I can’t be heterophobic when I have at least three straight friends and I don’t judge them! Like, as long as they aren’t being straight in front of me because no one needs to see that lol. But no, I love the straights!
news flash: asking straights to be Decent Human Beings in queer spaces is now heterophobic
i read an article about how straight women using the term girlfriend makes it really difficult for the rest of us and all the comments are straight women complaining and telling us to just ask girls straight up if they’re into women, as if that couldn’t get us killed or the shit beaten out of us, but do go on, straight women, about how hard it is for you to choose your language a little more considerately
and it goes the other way too when you’re trying to make reference to your partner and the other person just assumes you’re talking about a platonic friend. why wouldn’t you just say friend
I mean this post was about women but uh ok sure
So it is difficult to figure our if women are straight and just have friends who are ladies when they use the term girlfriend for their bffs, but also a difficulty when a woman is trying to convey that she has a committed wlw relationship because too many people think she’s just talking about one of her friends.

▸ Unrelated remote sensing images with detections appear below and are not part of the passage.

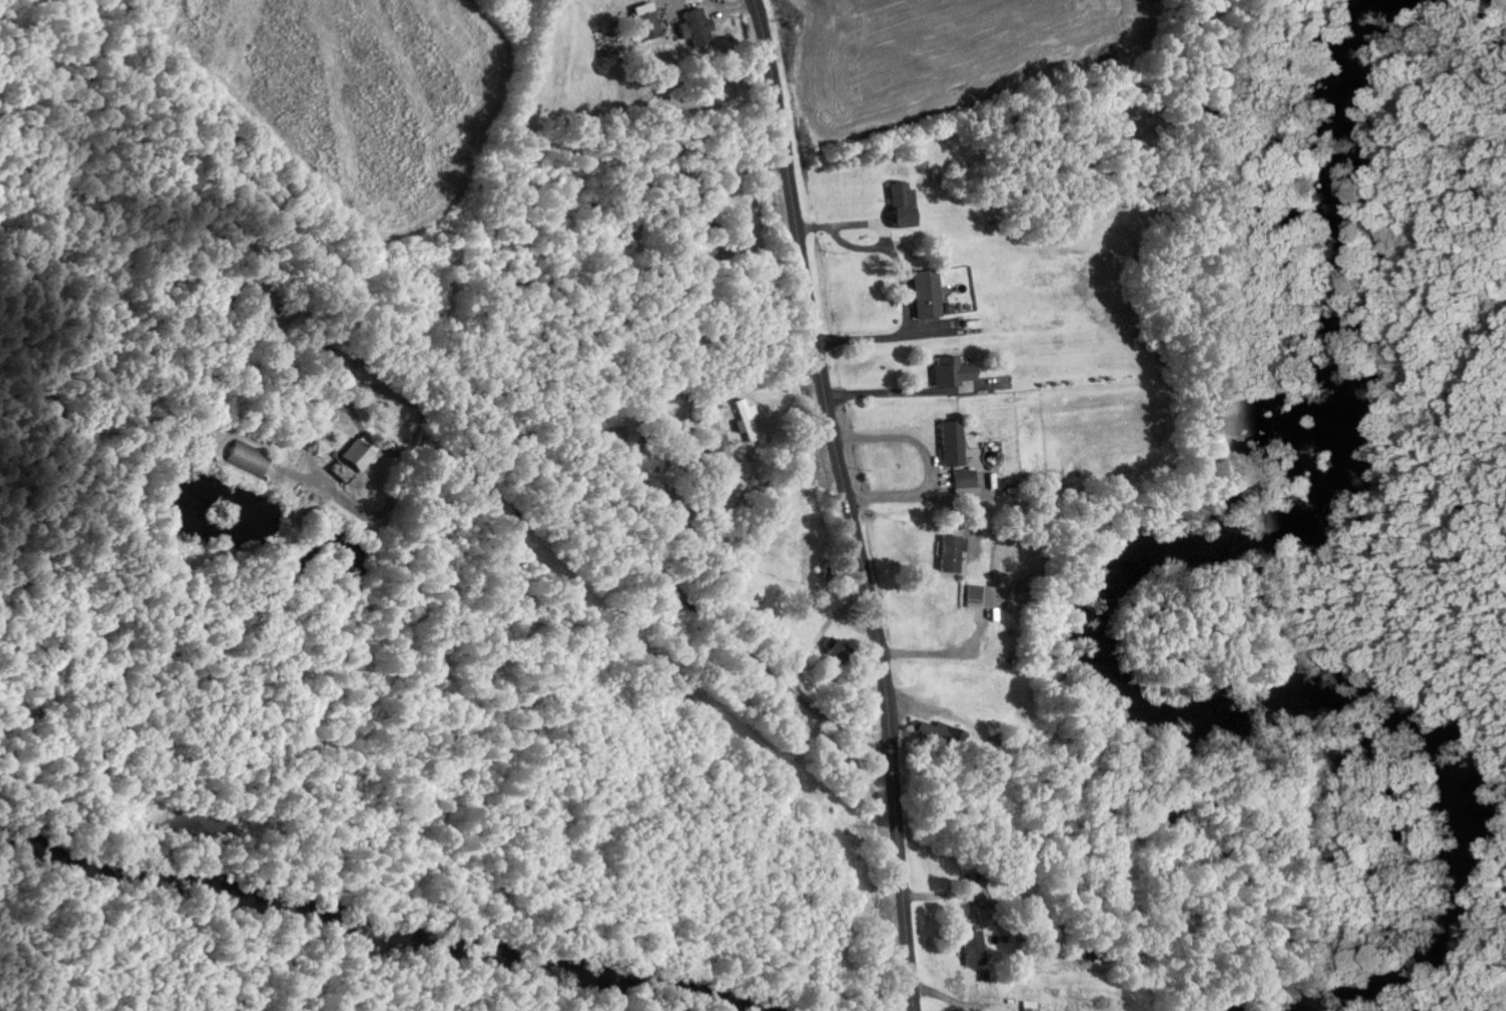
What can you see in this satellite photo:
building: (646, 20)
building: (695, 29)
building: (900, 205)
building: (925, 294)
building: (951, 372)
building: (745, 420)
building: (619, 435)
building: (718, 443)
building: (950, 444)
building: (357, 453)
building: (247, 459)
road: (849, 503)
building: (949, 554)
building: (977, 597)
river: (1087, 623)
road: (548, 625)
building: (834, 651)
building: (939, 733)
building: (973, 947)
building: (1027, 1006)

I think the op covered both instances, but the second part was trying to emphasize the latter. In writing ‘girl friend’ should be friend who is a girl and ‘girlfriend’ should be a dating relationship, but as language evolves that seems to have fallen out of favor. Besides, it does nothing to help spoken language. So seriously, straight people, stop unnecessarily specifying the gender of your friends! That will probably be clear in the rest of your sentence, anyway. Leave girlfriend for those of us that have them!